** CONSIGNE DE TRAVAIL 1 **
D'après l'extrait consacré au moulin de Coat-Piriou, de quelle année date la borne géodésique placée sur le montant gauche de l'écluse ?
** CONSIGNE DE TRAVAIL 2 **
Recopiez fidèlement le passage de l'extrait consacré au moulin de Coat-Piriou, depuis « 5 Chemins ruraux » jusqu'à « fut pas négligeable. ».

##### EXTRAIT DE PAGE #####

Cette petite maison est visible sur le cadastre de la page précédente. Elle se situait en face du moulin à droite du pont. Après son achat par l’entreprise le Marié-Bolloré, elle fut utilisée pour loger des bûcherons employés à l’entretien de ces lieux très boisés. L'un des derniers occupants permanents et sa femme fut Jean Perrot encore actuellement à la maison de retraite de Lestonan.

5 Chemins ruraux en 1914

L’histoire de la papeterie nous apprend qu’en 1881 la production d’énergie, de la vapeur en l’occurrence, est assurée par une chaudière en remplacement de la grande roue. Il faut aussi alimenter en eau la chaudière qui produit la vapeur. Le ruisseau du Bigodic était peut-être suffisant pour la grande roue, mais avec les besoins d'énergie croissant l'apport du canal ne fut pas négligeable.

Alors quelle est l’utilisation de l’eau du grand canal ? En plus de son apport énergétique, l’eau est un composant essentiel à la production de la pâte à papier, et ce en quantité de plus en plus importante.

Ce texte sur l'évolution de l'usine durant la guerre de 14 peut justifier la construction du grand canal

La guerre survient. Malgré les difficultés d'approvisionnement, l'usine se développe. On y construit une centrale électrique à vapeur, le matériel est en quasi-totalité renouvelé et les bâtiments délabrés remplacés par de nouvelles constructions plus fonctionnelles. Une deuxième machine à papier est également installée.

Nous avions situé la construction du grand canal après 1865 en se basant sur la dernière présence d’habitants au moulin de Coat-Piriou ou au moins y ayant eu des enfants car le grand canal emprunte le bief et a nécessité la destruction du moulin. Aucun document ou relation ne permettait d’avancer une date précise !

C’est la découverte et l’étude de documents des archives municipales (plans et textes) sur la modification des chemins ruraux en 1914 qui nous redonnent un état des lieux en particulier pour cette zone du moulin de Coat-Piriou. Une donnée importante pour la chronologie et qui nous avait échappée est la présence d'une borne géodésique sur le montant gauche de l'écluse. Elle date de 1928 !

  • Voir la fiche géodésique de cette borne :[1]
  • On peut ainsi réduire la fourchette de la période de construction du canal à 1914/1928 soit 14 ans.
 

Le projet de modification du chemin N°19 dit de Coat-Piriou : Chemins ruraux N°19 de Coat-Piriou

Le moulin de Coat-Piriou en 1914

Constat :

  • En 1914 le moulin existe toujours avec son bief et sans écluse
  • René Bolloré père ou fils ont déjà achetés des terrains puisque les parcelles 261,262 et 265 sont en leur possession.
  • Il n’y a pas de représentation du canal sur cette carte.

##### DONNÉES FOURNIES #####

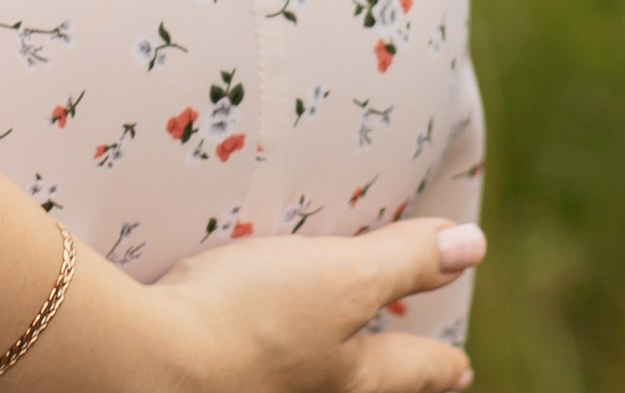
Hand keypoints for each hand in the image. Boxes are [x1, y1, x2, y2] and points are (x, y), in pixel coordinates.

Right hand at [121, 217, 484, 392]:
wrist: (150, 360)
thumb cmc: (253, 319)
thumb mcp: (339, 278)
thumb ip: (402, 261)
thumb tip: (474, 246)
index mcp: (354, 378)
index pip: (414, 368)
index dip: (441, 363)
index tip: (463, 365)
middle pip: (366, 389)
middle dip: (392, 380)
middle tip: (415, 376)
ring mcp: (263, 390)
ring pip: (314, 384)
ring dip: (332, 372)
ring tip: (336, 364)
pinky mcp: (215, 375)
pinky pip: (260, 371)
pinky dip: (274, 363)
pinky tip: (254, 350)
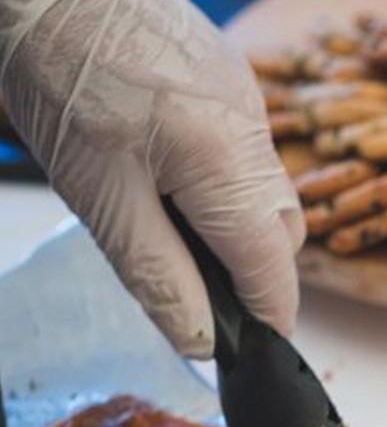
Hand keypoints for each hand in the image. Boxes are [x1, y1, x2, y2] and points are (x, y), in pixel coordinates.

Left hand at [0, 0, 303, 357]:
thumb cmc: (62, 76)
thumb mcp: (99, 196)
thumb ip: (157, 275)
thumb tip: (200, 341)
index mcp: (228, 171)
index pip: (274, 270)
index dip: (270, 318)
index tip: (258, 350)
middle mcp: (255, 136)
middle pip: (283, 233)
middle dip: (257, 272)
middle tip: (205, 292)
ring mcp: (248, 102)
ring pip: (268, 190)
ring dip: (238, 224)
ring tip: (174, 224)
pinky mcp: (231, 79)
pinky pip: (249, 149)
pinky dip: (225, 180)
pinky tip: (168, 167)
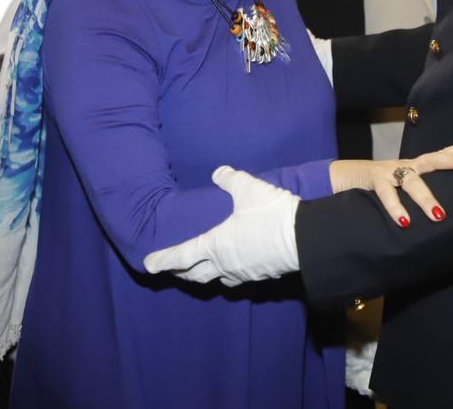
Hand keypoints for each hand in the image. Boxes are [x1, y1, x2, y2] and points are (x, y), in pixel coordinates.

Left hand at [143, 166, 298, 285]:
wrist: (305, 238)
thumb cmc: (271, 214)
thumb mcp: (249, 188)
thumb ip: (230, 179)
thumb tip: (219, 173)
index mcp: (215, 244)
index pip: (181, 255)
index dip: (163, 259)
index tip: (148, 264)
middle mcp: (225, 263)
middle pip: (196, 275)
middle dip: (182, 272)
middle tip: (174, 269)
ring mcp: (244, 273)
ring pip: (219, 279)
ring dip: (208, 274)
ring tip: (204, 269)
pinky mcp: (262, 276)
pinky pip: (239, 278)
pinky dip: (231, 273)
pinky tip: (237, 265)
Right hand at [330, 134, 452, 227]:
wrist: (341, 177)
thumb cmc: (379, 186)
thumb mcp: (403, 187)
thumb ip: (421, 195)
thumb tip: (446, 215)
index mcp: (417, 166)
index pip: (443, 153)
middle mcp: (407, 166)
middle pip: (433, 158)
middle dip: (451, 159)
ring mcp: (390, 171)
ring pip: (411, 181)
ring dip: (425, 198)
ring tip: (438, 215)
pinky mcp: (374, 180)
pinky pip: (386, 194)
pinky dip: (395, 208)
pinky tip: (404, 222)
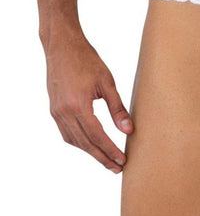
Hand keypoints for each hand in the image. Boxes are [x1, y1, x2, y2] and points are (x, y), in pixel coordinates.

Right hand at [45, 28, 133, 172]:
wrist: (62, 46)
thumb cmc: (87, 60)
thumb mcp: (107, 82)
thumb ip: (117, 108)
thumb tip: (128, 130)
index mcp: (78, 105)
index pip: (97, 136)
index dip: (110, 150)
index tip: (122, 161)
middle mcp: (64, 112)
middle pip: (85, 143)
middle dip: (102, 157)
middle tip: (117, 168)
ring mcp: (56, 112)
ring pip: (74, 141)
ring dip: (90, 152)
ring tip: (106, 159)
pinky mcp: (54, 110)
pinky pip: (66, 133)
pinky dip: (79, 142)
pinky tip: (90, 144)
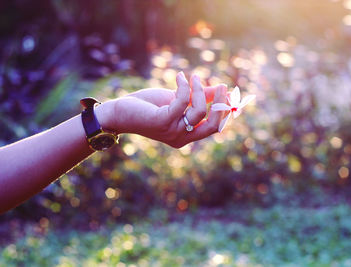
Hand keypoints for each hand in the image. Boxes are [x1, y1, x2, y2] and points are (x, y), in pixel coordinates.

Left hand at [97, 72, 227, 147]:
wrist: (121, 111)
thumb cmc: (148, 106)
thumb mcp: (177, 100)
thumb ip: (197, 97)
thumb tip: (219, 89)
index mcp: (186, 135)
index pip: (214, 128)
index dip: (224, 112)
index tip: (228, 93)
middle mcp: (181, 138)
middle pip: (213, 126)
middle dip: (221, 105)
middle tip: (223, 86)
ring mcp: (173, 131)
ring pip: (199, 111)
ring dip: (200, 90)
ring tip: (194, 77)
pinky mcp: (163, 121)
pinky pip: (182, 101)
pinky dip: (183, 86)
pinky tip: (179, 76)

#####

** ZONE DE RÉPONSE 1 **
Elle date de 1928.

** ZONE DE RÉPONSE 2 **
5 Chemins ruraux en 1914

L’histoire de la papeterie nous apprend qu’en 1881 la production d’énergie, de la vapeur en l’occurrence, est assurée par une chaudière en remplacement de la grande roue. Il faut aussi alimenter en eau la chaudière qui produit la vapeur. Le ruisseau du Bigodic était peut-être suffisant pour la grande roue, mais avec les besoins d'énergie croissant l'apport du canal ne fut pas négligeable.